Our collaboration with the University of Houston-Clear Lake (UHCL) began in the early 1970s, initially taking place on both the UHCL campus and the ACC campus. This partnership was further expanded in 1991 to include the Texas Department of Criminal Justice, marking a significant milestone in providing incarcerated individuals with access to higher education opportunities. Through this enduring partnership, inmates within the Texas Department of Criminal Justice have been empowered to pursue and attain associate, bachelor's, and even master's degrees.
Alvin Community College has also been honored to be among the select group of 67 American colleges and universities chosen to participate in the Second Chance Pell pilot program. This program offers vital grant funds to incarcerated individuals seeking to pursue higher education, offering them an opportunity to transform their lives through learning.
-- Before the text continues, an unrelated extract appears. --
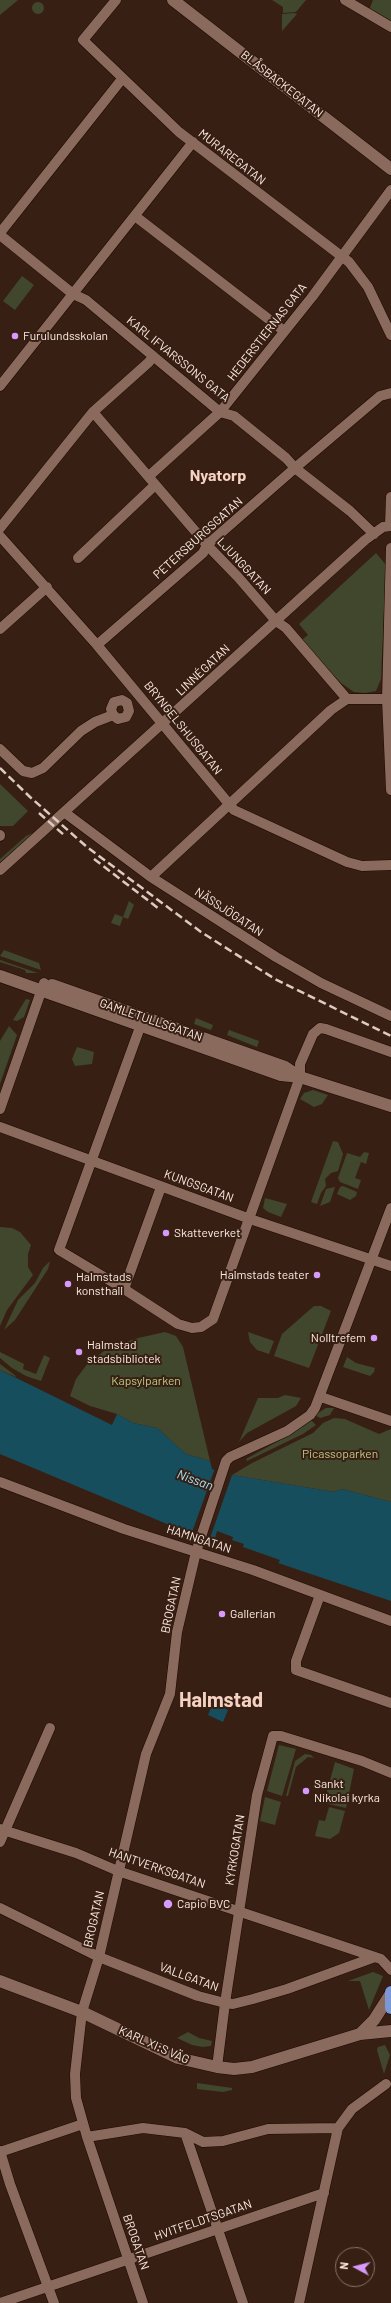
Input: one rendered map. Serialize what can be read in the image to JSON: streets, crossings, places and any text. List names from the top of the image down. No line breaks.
{"streets":{"street":["BLÅSBACKEGATAN","MURAREGATAN","HEDERSTIERNAS GATA","KARL IFVARSSONS GATA","PETERSBURGSGATAN","LJUNGGATAN","LINNÉGATAN","BRYNGELSHUSGATAN","NÄSSJÖGATAN","GAMLETULLSGATAN","KUNGSGATAN","HAMNGATAN","BROGATAN","KYRKOGATAN","HANTVERKSGATAN","VALLGATAN","KARL XI:S VÄG","HVITFELDTSGATAN"]},"crossings":[["MURAREGATAN","HEDERSTIERNAS GATA"],["HEDERSTIERNAS GATA","KARL IFVARSSONS GATA"],["HEDERSTIERNAS GATA","LJUNGGATAN"],["KARL IFVARSSONS GATA","PETERSBURGSGATAN"],["KARL IFVARSSONS GATA","LINNÉGATAN"],["PETERSBURGSGATAN","LJUNGGATAN"],["PETERSBURGSGATAN","BRYNGELSHUSGATAN"],["LJUNGGATAN","LINNÉGATAN"],["LINNÉGATAN","BRYNGELSHUSGATAN"],["LINNÉGATAN","NÄSSJÖGATAN"],["HAMNGATAN","BROGATAN"],["BROGATAN","HANTVERKSGATAN"],["BROGATAN","VALLGATAN"],["BROGATAN","KARL XI:S VÄG"],["BROGATAN","HVITFELDTSGATAN"],["KYRKOGATAN","HANTVERKSGATAN"],["KYRKOGATAN","VALLGATAN"],["KYRKOGATAN","KARL XI:S VÄG"],["HANTVERKSGATAN","VALLGATAN"]],"districts":["Nyatorp","Halmstad"],"water":["Nissan"],"parks":["Kapsylparken","Picassoparken"],"places":["Furulundsskolan","Skatteverket","Halmstads teater","Halmstads konsthall","Nolltrefem","Halmstad stadsbibliotek","Gallerian","Sankt Nikolai kyrka","Capio BVC"],"north":"left"}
We support all students and staff as individuals; we are responsive, caring, inclusive, and welcoming; we value all members of the ACC family. We are a growing community that offers flexibility and innovation, responding to a wide array of community and workforce needs, all in a friendly atmosphere.
ACC-TDCJ Mission Statement
Our mission is to provide incarcerated individuals with access to high-quality post-secondary education and training opportunities that promote personal growth, skill development, and successful re-entry into society. We strive to create an inclusive and supportive learning environment that fosters intellectual curiosity and critical thinking. By empowering our students with knowledge, skills, confidence, and self-advocacy, we aim to break the cycle of recidivism and promote a more just and equitable society.